PROBLEM TO WORK ON: Show all lines containing "stávajících" from the data below.

Stored items from a collection:
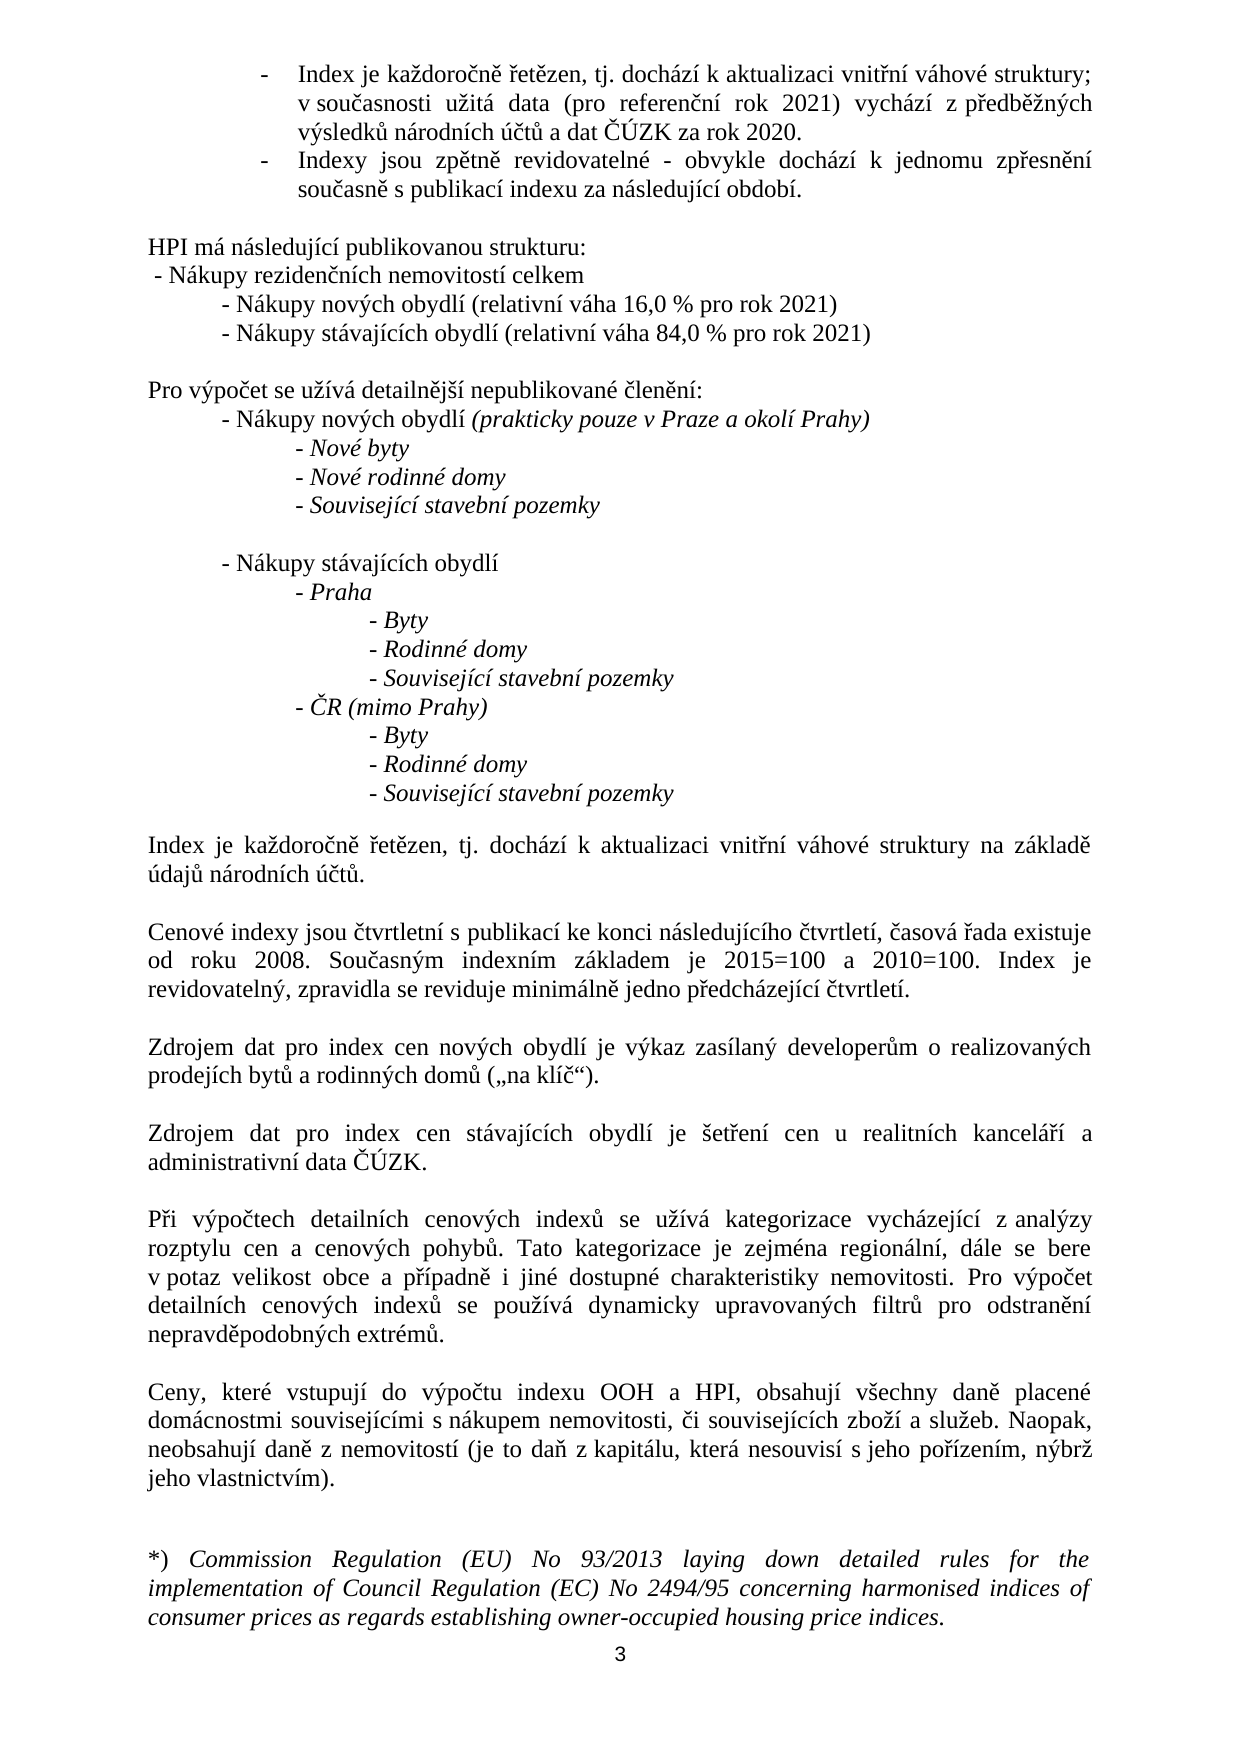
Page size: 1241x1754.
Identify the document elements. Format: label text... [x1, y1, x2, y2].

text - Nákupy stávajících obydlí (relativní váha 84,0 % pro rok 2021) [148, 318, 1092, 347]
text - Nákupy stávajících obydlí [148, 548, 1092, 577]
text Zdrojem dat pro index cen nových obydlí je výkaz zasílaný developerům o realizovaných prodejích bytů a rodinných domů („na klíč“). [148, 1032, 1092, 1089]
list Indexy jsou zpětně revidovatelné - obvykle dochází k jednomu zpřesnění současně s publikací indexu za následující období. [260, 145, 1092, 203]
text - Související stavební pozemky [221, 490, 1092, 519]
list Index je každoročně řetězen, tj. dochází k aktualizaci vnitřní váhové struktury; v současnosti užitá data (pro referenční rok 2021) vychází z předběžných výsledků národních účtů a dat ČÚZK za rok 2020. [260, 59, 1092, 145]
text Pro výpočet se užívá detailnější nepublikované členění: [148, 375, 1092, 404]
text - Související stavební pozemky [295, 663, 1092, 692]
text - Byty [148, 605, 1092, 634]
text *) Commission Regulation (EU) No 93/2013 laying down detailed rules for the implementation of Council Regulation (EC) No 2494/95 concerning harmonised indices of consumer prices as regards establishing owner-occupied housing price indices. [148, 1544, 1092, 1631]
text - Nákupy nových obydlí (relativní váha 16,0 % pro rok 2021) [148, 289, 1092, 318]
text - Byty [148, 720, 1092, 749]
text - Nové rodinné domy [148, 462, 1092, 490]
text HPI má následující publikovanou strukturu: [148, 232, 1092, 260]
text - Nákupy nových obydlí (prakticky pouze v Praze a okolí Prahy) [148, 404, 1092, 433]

EXERCISE RESPONSE:
text - Nákupy stávajících obydlí (relativní váha 84,0 % pro rok 2021) [148, 318, 1092, 347]
text - Nákupy stávajících obydlí [148, 548, 1092, 577]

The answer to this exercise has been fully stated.